George Brown reported to Courthouse News Service that findings from a forthcoming study of data from five million service members will show that the prevalence of male-to-female transgender people in the military is twice that of the general population (Klasfeld 2012).
In June last year a former member of SEAL Team Six become the poster girl for a Pentagon effort to include transgenders — people who have undergone sex-change operations — in the ranks.
Kristin Beck, formerly Senior Chief Petty Officer Christopher Beck, spoke recently at several high-profile events at intelligence agencies and the Pentagon to promote the integration of transgenders.
“Transgender service in the armed forces, yes it will happen soon,” “she” said on Twitter.
In October 2014 the Obama administration said the U.S. Army “discriminated” against a transgender male employee by not allowing him to use the female restroom, calling him “he,” and asking him to stop having uncomfortable and “unwanted” discussions with his co-workers about his upcoming surgical castration.

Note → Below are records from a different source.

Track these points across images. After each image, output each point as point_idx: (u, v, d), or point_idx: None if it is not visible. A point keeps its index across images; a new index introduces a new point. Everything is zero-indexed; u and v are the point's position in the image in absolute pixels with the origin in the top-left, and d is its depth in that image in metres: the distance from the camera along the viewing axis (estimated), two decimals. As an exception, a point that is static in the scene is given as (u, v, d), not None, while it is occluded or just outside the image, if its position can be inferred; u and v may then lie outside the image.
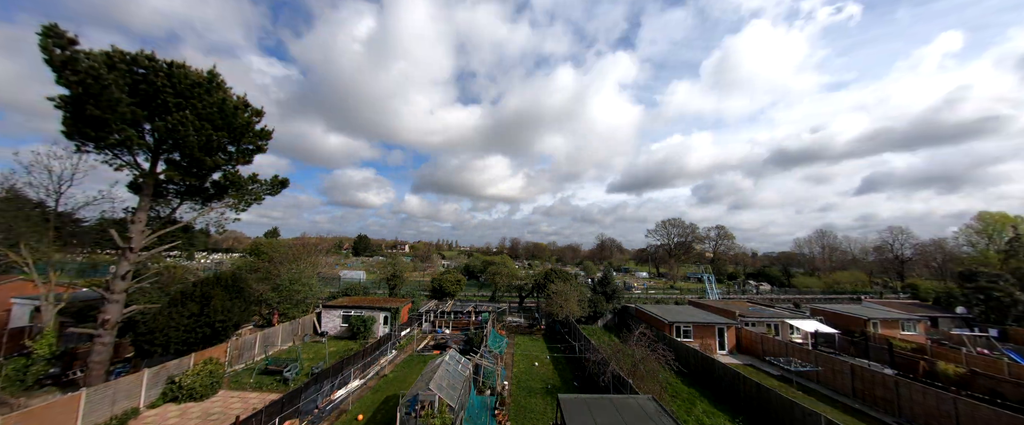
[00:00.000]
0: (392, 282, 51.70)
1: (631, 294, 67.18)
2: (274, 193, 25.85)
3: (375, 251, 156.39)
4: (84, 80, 16.80)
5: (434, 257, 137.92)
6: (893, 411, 20.37)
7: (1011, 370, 24.65)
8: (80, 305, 26.01)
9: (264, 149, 24.45)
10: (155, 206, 23.99)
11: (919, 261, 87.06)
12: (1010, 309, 39.34)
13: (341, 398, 20.75)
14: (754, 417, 19.45)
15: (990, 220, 68.95)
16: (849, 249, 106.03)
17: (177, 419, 18.01)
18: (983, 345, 34.01)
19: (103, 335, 19.92)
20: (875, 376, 21.91)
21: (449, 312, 42.15)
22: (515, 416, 19.21)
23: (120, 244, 20.70)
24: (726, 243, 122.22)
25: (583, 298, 42.63)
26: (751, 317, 36.50)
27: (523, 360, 29.45)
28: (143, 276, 25.23)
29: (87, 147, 20.31)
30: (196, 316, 23.11)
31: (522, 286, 54.52)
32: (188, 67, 20.17)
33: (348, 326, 34.96)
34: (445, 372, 18.94)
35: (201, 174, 23.05)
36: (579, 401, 14.43)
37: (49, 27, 16.59)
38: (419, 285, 60.64)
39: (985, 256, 63.32)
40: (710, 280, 73.87)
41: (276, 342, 30.14)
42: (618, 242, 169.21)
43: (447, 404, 16.34)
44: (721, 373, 23.28)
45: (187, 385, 19.70)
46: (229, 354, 24.88)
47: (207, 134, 20.25)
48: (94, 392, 16.71)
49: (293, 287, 35.89)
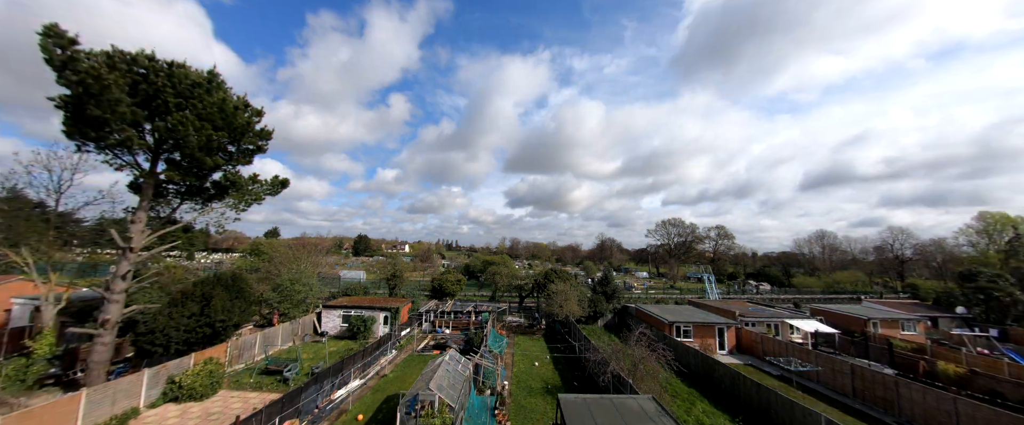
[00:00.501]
0: (392, 282, 51.74)
1: (631, 294, 67.17)
2: (274, 193, 25.86)
3: (375, 251, 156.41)
4: (84, 80, 16.77)
5: (434, 257, 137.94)
6: (893, 411, 20.36)
7: (1011, 370, 24.63)
8: (80, 305, 26.02)
9: (264, 149, 24.44)
10: (155, 206, 24.02)
11: (919, 261, 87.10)
12: (1010, 309, 39.34)
13: (341, 398, 20.74)
14: (754, 417, 19.43)
15: (990, 220, 68.87)
16: (849, 249, 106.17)
17: (177, 419, 18.00)
18: (983, 345, 34.00)
19: (103, 335, 19.90)
20: (875, 376, 21.90)
21: (449, 312, 42.16)
22: (515, 416, 19.20)
23: (120, 244, 20.69)
24: (726, 243, 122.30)
25: (583, 298, 42.65)
26: (751, 317, 36.50)
27: (523, 360, 29.44)
28: (143, 276, 25.26)
29: (87, 147, 20.34)
30: (196, 316, 23.13)
31: (522, 286, 54.52)
32: (188, 67, 20.17)
33: (348, 326, 34.95)
34: (445, 372, 18.94)
35: (201, 174, 23.06)
36: (579, 401, 14.43)
37: (49, 27, 16.57)
38: (419, 285, 60.63)
39: (985, 256, 63.26)
40: (710, 280, 73.82)
41: (276, 342, 30.14)
42: (618, 242, 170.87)
43: (447, 404, 16.34)
44: (721, 373, 23.27)
45: (187, 385, 19.70)
46: (229, 354, 24.90)
47: (207, 134, 20.23)
48: (94, 392, 16.72)
49: (293, 287, 35.91)
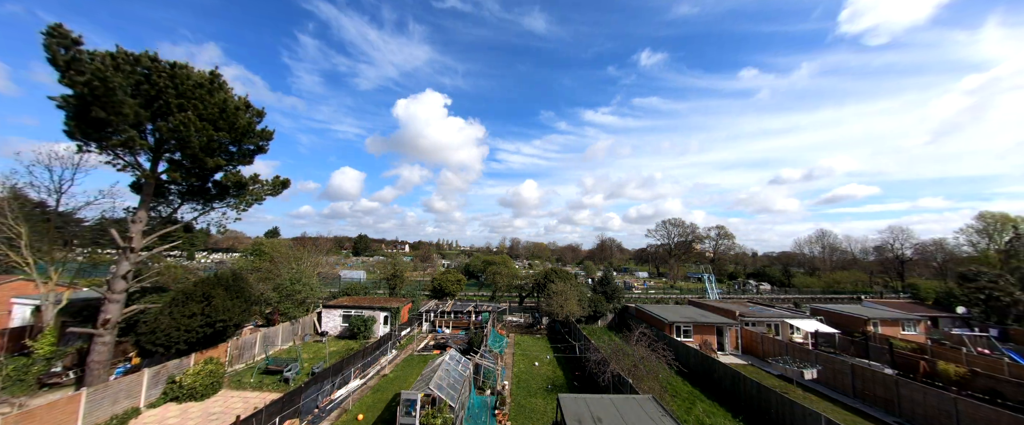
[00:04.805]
0: (392, 282, 51.78)
1: (631, 294, 67.09)
2: (275, 193, 25.92)
3: (375, 251, 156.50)
4: (90, 81, 16.79)
5: (434, 257, 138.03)
6: (894, 411, 20.37)
7: (1011, 370, 24.62)
8: (80, 305, 26.04)
9: (265, 149, 24.50)
10: (157, 206, 24.09)
11: (919, 261, 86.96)
12: (1010, 309, 39.36)
13: (341, 398, 20.76)
14: (754, 416, 19.44)
15: (991, 220, 68.82)
16: (849, 249, 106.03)
17: (178, 419, 18.02)
18: (983, 345, 34.01)
19: (104, 335, 19.94)
20: (876, 376, 21.92)
21: (449, 312, 42.14)
22: (515, 416, 19.21)
23: (121, 244, 20.73)
24: (726, 243, 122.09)
25: (583, 298, 42.65)
26: (751, 317, 36.50)
27: (523, 360, 29.46)
28: (144, 276, 25.28)
29: (89, 147, 20.38)
30: (197, 316, 23.14)
31: (522, 286, 54.49)
32: (190, 68, 20.19)
33: (348, 326, 34.99)
34: (445, 372, 18.97)
35: (203, 174, 23.12)
36: (579, 401, 14.46)
37: (54, 27, 16.58)
38: (419, 285, 60.66)
39: (985, 256, 63.26)
40: (710, 280, 73.67)
41: (276, 342, 30.17)
42: (618, 242, 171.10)
43: (447, 404, 16.37)
44: (721, 373, 23.28)
45: (188, 385, 19.72)
46: (230, 354, 24.93)
47: (209, 135, 20.27)
48: (94, 392, 16.75)
49: (294, 287, 35.94)
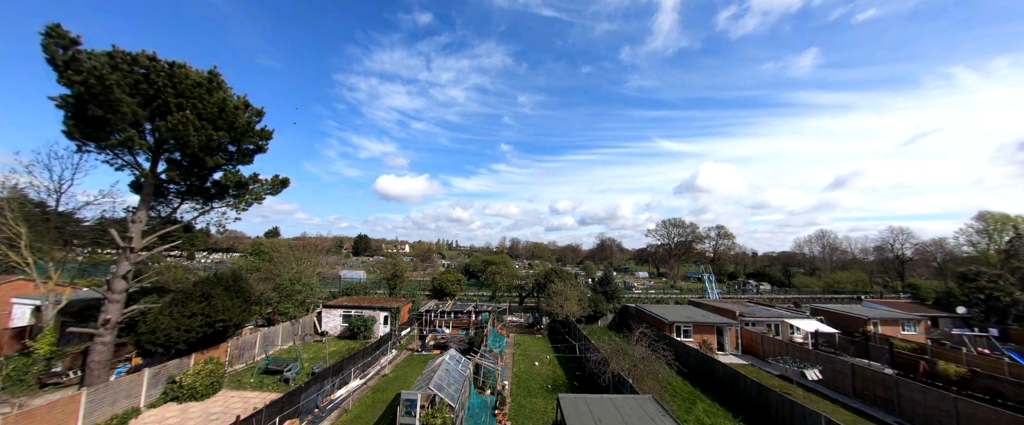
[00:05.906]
0: (392, 282, 51.79)
1: (631, 294, 67.10)
2: (275, 193, 25.92)
3: (375, 251, 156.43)
4: (87, 81, 16.77)
5: (434, 257, 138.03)
6: (894, 411, 20.36)
7: (1012, 370, 24.62)
8: (81, 305, 26.03)
9: (265, 149, 24.49)
10: (156, 205, 24.04)
11: (919, 261, 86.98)
12: (1010, 309, 39.33)
13: (342, 397, 20.74)
14: (754, 416, 19.44)
15: (991, 220, 68.77)
16: (849, 249, 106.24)
17: (178, 419, 18.01)
18: (984, 345, 34.00)
19: (104, 335, 19.91)
20: (876, 376, 21.91)
21: (449, 312, 42.12)
22: (515, 416, 19.21)
23: (120, 244, 20.70)
24: (726, 243, 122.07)
25: (583, 298, 42.66)
26: (751, 317, 36.49)
27: (523, 360, 29.45)
28: (144, 276, 25.25)
29: (88, 147, 20.36)
30: (197, 316, 23.12)
31: (522, 286, 54.49)
32: (189, 67, 20.17)
33: (348, 326, 34.98)
34: (445, 372, 18.95)
35: (202, 174, 23.09)
36: (579, 401, 14.45)
37: (52, 27, 16.56)
38: (419, 285, 60.66)
39: (985, 256, 63.24)
40: (710, 280, 73.68)
41: (277, 342, 30.16)
42: (618, 242, 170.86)
43: (447, 404, 16.35)
44: (721, 373, 23.27)
45: (188, 385, 19.71)
46: (230, 354, 24.92)
47: (208, 134, 20.25)
48: (95, 392, 16.74)
49: (294, 287, 35.93)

The U.S. Office of Special Counsel (OSC) found that the Department of the Army committed gender identity discrimination. Although the OSC said that supervisors acted “perhaps with the best of intentions” while “navigating new terrain,” it ruled that they had to endure sensitivity training.
Two months later, the 23rd Secretary of the Air Force, Deborah Lee James, announced she’s okay with transgenders in the US Air Force. She said times change and the policy will come under review in the next year or two.

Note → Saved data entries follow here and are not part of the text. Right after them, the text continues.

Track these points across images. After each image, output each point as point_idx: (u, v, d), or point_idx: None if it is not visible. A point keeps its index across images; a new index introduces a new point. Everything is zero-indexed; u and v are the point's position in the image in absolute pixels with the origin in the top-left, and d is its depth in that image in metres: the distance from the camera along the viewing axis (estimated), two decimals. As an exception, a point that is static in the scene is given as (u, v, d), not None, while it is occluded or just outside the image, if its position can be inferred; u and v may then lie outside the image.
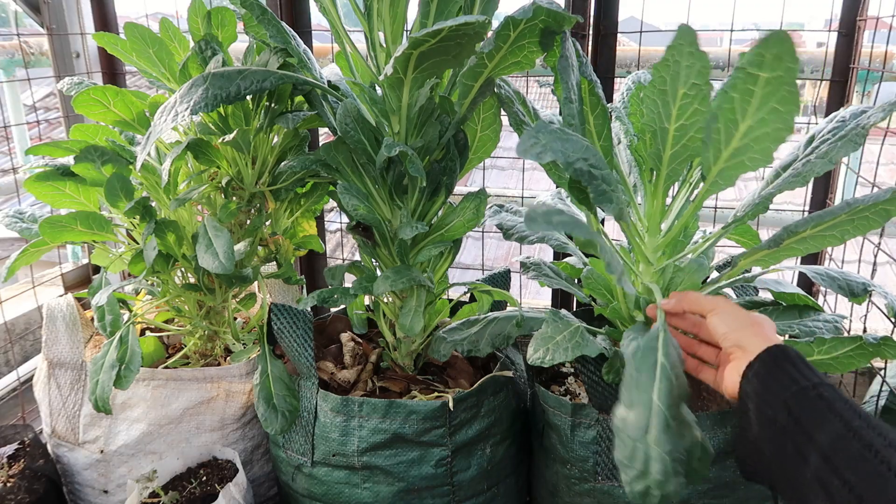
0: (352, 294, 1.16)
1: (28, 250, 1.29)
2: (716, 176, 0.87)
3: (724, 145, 0.83)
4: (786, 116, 0.77)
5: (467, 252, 4.30)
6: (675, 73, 0.83)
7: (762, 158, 0.82)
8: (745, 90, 0.77)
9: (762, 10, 4.23)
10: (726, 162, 0.85)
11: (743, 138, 0.81)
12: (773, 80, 0.75)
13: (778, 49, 0.73)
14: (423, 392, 1.23)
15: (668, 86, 0.85)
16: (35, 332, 1.83)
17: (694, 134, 0.88)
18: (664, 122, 0.89)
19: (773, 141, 0.80)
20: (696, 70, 0.82)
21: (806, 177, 0.89)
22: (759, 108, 0.77)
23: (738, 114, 0.79)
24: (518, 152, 0.75)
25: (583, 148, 0.82)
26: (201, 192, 1.23)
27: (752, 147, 0.81)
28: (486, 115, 1.21)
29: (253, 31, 1.19)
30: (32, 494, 1.21)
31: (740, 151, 0.82)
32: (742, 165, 0.84)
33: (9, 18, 1.86)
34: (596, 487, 1.10)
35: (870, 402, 1.28)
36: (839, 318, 1.13)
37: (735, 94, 0.78)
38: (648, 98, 0.89)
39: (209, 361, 1.38)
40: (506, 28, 0.92)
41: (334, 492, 1.16)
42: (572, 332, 0.99)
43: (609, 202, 0.83)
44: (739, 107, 0.79)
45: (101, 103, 1.22)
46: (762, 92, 0.76)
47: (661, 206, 1.03)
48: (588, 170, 0.81)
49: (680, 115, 0.87)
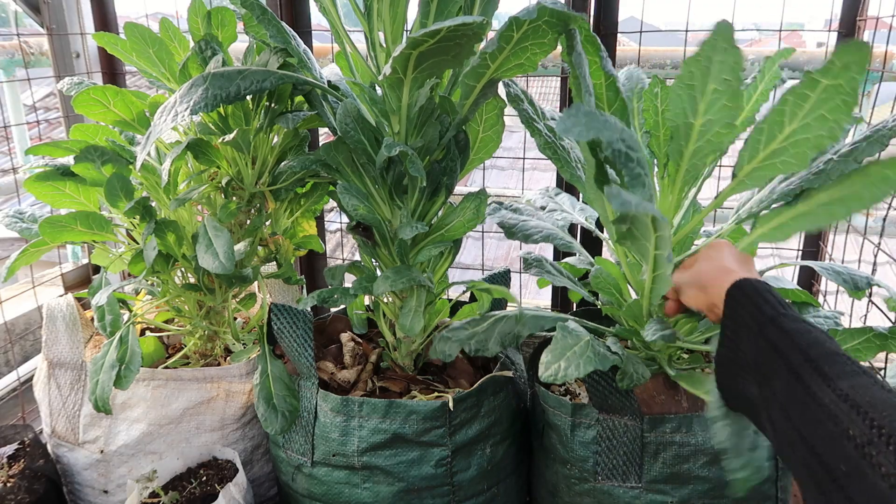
0: (352, 294, 1.16)
1: (28, 250, 1.29)
2: (746, 175, 0.86)
3: (764, 146, 0.82)
4: (832, 125, 0.75)
5: (467, 252, 4.30)
6: (705, 69, 0.82)
7: (797, 163, 0.80)
8: (801, 94, 0.76)
9: (762, 10, 4.22)
10: (761, 162, 0.84)
11: (784, 141, 0.80)
12: (830, 88, 0.73)
13: (850, 58, 0.71)
14: (423, 392, 1.23)
15: (697, 80, 0.84)
16: (35, 332, 1.83)
17: (719, 129, 0.87)
18: (689, 116, 0.88)
19: (812, 147, 0.78)
20: (728, 66, 0.80)
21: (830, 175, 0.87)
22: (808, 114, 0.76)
23: (787, 116, 0.78)
24: (560, 131, 0.75)
25: (619, 129, 0.82)
26: (201, 192, 1.23)
27: (788, 150, 0.80)
28: (489, 116, 1.21)
29: (253, 31, 1.19)
30: (32, 494, 1.21)
31: (777, 154, 0.81)
32: (774, 167, 0.83)
33: (9, 18, 1.86)
34: (596, 487, 1.10)
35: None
36: (838, 315, 1.13)
37: (790, 96, 0.77)
38: (674, 93, 0.87)
39: (209, 361, 1.38)
40: (509, 29, 0.92)
41: (334, 492, 1.16)
42: (584, 347, 0.98)
43: (642, 186, 0.82)
44: (790, 109, 0.77)
45: (101, 103, 1.22)
46: (816, 98, 0.75)
47: (677, 201, 1.03)
48: (626, 151, 0.81)
49: (707, 109, 0.86)
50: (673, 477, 1.07)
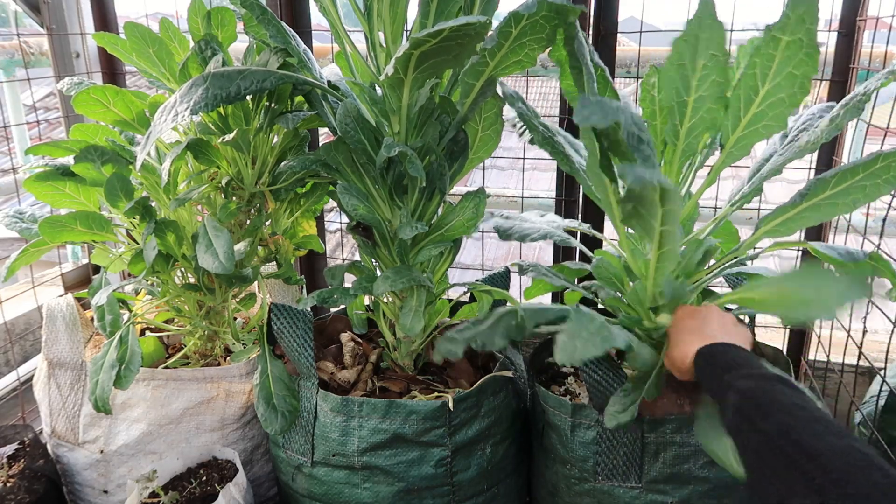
0: (352, 294, 1.16)
1: (28, 250, 1.29)
2: (733, 145, 0.88)
3: (744, 112, 0.84)
4: (802, 80, 0.78)
5: (467, 252, 4.30)
6: (693, 46, 0.84)
7: (776, 125, 0.83)
8: (767, 55, 0.78)
9: (762, 10, 4.22)
10: (744, 130, 0.85)
11: (760, 104, 0.82)
12: (792, 44, 0.76)
13: (803, 9, 0.73)
14: (423, 392, 1.23)
15: (688, 59, 0.86)
16: (35, 332, 1.83)
17: (711, 105, 0.89)
18: (683, 94, 0.90)
19: (788, 106, 0.80)
20: (714, 42, 0.82)
21: (815, 144, 0.88)
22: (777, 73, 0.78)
23: (759, 80, 0.80)
24: (577, 120, 0.76)
25: (630, 113, 0.83)
26: (201, 192, 1.23)
27: (767, 113, 0.82)
28: (488, 115, 1.21)
29: (253, 31, 1.19)
30: (32, 494, 1.21)
31: (757, 118, 0.83)
32: (757, 133, 0.85)
33: (9, 18, 1.86)
34: (596, 487, 1.10)
35: (870, 402, 1.28)
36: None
37: (758, 58, 0.79)
38: (665, 75, 0.89)
39: (209, 361, 1.38)
40: (508, 24, 0.92)
41: (334, 492, 1.16)
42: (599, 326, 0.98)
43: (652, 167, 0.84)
44: (760, 72, 0.79)
45: (101, 103, 1.22)
46: (781, 56, 0.77)
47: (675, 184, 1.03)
48: (638, 134, 0.82)
49: (699, 86, 0.87)
50: (673, 477, 1.07)
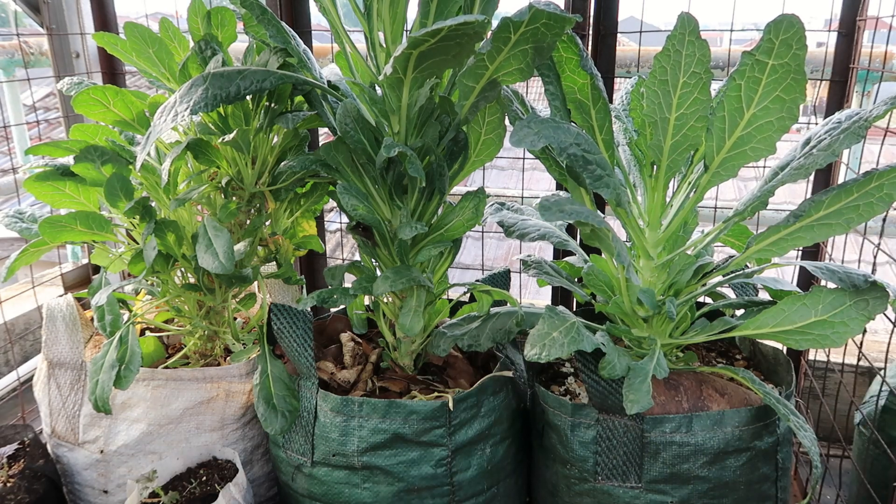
0: (352, 294, 1.17)
1: (28, 250, 1.29)
2: (718, 166, 0.88)
3: (728, 134, 0.84)
4: (790, 105, 0.78)
5: (467, 252, 4.30)
6: (675, 63, 0.83)
7: (765, 148, 0.83)
8: (752, 78, 0.77)
9: (762, 10, 4.23)
10: (729, 151, 0.85)
11: (746, 127, 0.82)
12: (779, 68, 0.75)
13: (787, 34, 0.73)
14: (423, 392, 1.23)
15: (669, 76, 0.85)
16: (35, 332, 1.83)
17: (694, 123, 0.88)
18: (665, 111, 0.89)
19: (776, 130, 0.80)
20: (696, 59, 0.82)
21: (808, 169, 0.88)
22: (763, 97, 0.78)
23: (744, 102, 0.80)
24: (512, 142, 0.77)
25: (574, 134, 0.83)
26: (201, 192, 1.23)
27: (754, 136, 0.82)
28: (491, 119, 1.20)
29: (253, 31, 1.19)
30: (32, 494, 1.21)
31: (744, 141, 0.83)
32: (745, 155, 0.85)
33: (9, 18, 1.86)
34: (596, 487, 1.10)
35: (870, 403, 1.28)
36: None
37: (741, 81, 0.78)
38: (649, 89, 0.89)
39: (209, 361, 1.38)
40: (504, 30, 0.91)
41: (334, 492, 1.16)
42: (568, 328, 0.99)
43: (606, 187, 0.85)
44: (745, 95, 0.79)
45: (100, 103, 1.22)
46: (767, 80, 0.77)
47: (662, 201, 1.03)
48: (582, 154, 0.82)
49: (680, 104, 0.87)
50: (673, 477, 1.07)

She told USA Today, “From my point of view, anyone who is capable of accomplishing the job should be able to serve.”
Now a US Army draft document says the decision to discharge transgender soldiers from the Army would be made by a top, senior civilian official. Instead of being made by lower-level Army officers, the memorandum says, the decision to discharge transgender soldiers would be made by the assistant secretary of the Army for personnel.
This draft document is being applauded by transgender activists. “This is a welcome step toward inclusive policy, but transgender troops must still serve in silence until more is done to dismantle the ban,” said Aaron Belkin, director of the Palm Center.
Just how will such a move create a better military? How will it increase unit cohesion? Military readiness? How will such a policy change help in our national defense?
It will not! This is just another step in the social engineering being orchestrated by those who do not understand the uniqueness of the United States military. Or is another goal in mind?